[Collected data]
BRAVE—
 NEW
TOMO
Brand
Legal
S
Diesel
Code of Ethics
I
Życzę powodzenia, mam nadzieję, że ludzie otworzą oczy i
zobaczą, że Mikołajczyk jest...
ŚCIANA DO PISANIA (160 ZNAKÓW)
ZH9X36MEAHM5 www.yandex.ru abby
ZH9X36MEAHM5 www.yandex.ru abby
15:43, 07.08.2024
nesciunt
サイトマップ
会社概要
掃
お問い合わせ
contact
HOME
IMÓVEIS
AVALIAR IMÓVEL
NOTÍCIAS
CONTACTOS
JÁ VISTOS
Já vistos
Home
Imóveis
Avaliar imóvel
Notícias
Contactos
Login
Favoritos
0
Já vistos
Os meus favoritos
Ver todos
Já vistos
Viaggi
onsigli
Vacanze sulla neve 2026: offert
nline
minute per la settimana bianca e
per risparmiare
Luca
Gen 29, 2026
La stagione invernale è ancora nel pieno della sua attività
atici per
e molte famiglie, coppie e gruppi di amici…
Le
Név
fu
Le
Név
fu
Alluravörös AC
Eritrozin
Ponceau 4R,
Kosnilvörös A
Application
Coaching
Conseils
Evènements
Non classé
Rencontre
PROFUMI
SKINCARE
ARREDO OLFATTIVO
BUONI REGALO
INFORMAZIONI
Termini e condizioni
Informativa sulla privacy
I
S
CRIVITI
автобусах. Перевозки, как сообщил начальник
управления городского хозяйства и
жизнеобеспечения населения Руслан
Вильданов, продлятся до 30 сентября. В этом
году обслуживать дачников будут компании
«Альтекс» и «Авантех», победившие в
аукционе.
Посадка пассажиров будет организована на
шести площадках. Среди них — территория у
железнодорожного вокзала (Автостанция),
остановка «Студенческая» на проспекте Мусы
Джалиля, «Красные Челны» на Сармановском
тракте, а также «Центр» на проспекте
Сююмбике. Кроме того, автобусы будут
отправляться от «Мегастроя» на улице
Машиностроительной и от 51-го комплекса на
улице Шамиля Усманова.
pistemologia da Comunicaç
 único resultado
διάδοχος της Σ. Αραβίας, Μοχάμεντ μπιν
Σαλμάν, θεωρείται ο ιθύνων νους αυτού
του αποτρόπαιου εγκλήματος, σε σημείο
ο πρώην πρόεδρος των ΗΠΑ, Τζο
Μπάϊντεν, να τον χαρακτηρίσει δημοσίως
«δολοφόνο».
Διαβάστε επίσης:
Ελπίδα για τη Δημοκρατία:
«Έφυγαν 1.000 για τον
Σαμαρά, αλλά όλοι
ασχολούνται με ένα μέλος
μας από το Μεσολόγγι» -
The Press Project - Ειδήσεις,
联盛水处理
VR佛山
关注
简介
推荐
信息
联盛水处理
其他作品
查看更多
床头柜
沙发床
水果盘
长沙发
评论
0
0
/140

= Your assignment =
The expected result is a copy of each line in the records where "будут" appears.

= Your response =
году обслуживать дачников будут компании
Сююмбике. Кроме того, автобусы будут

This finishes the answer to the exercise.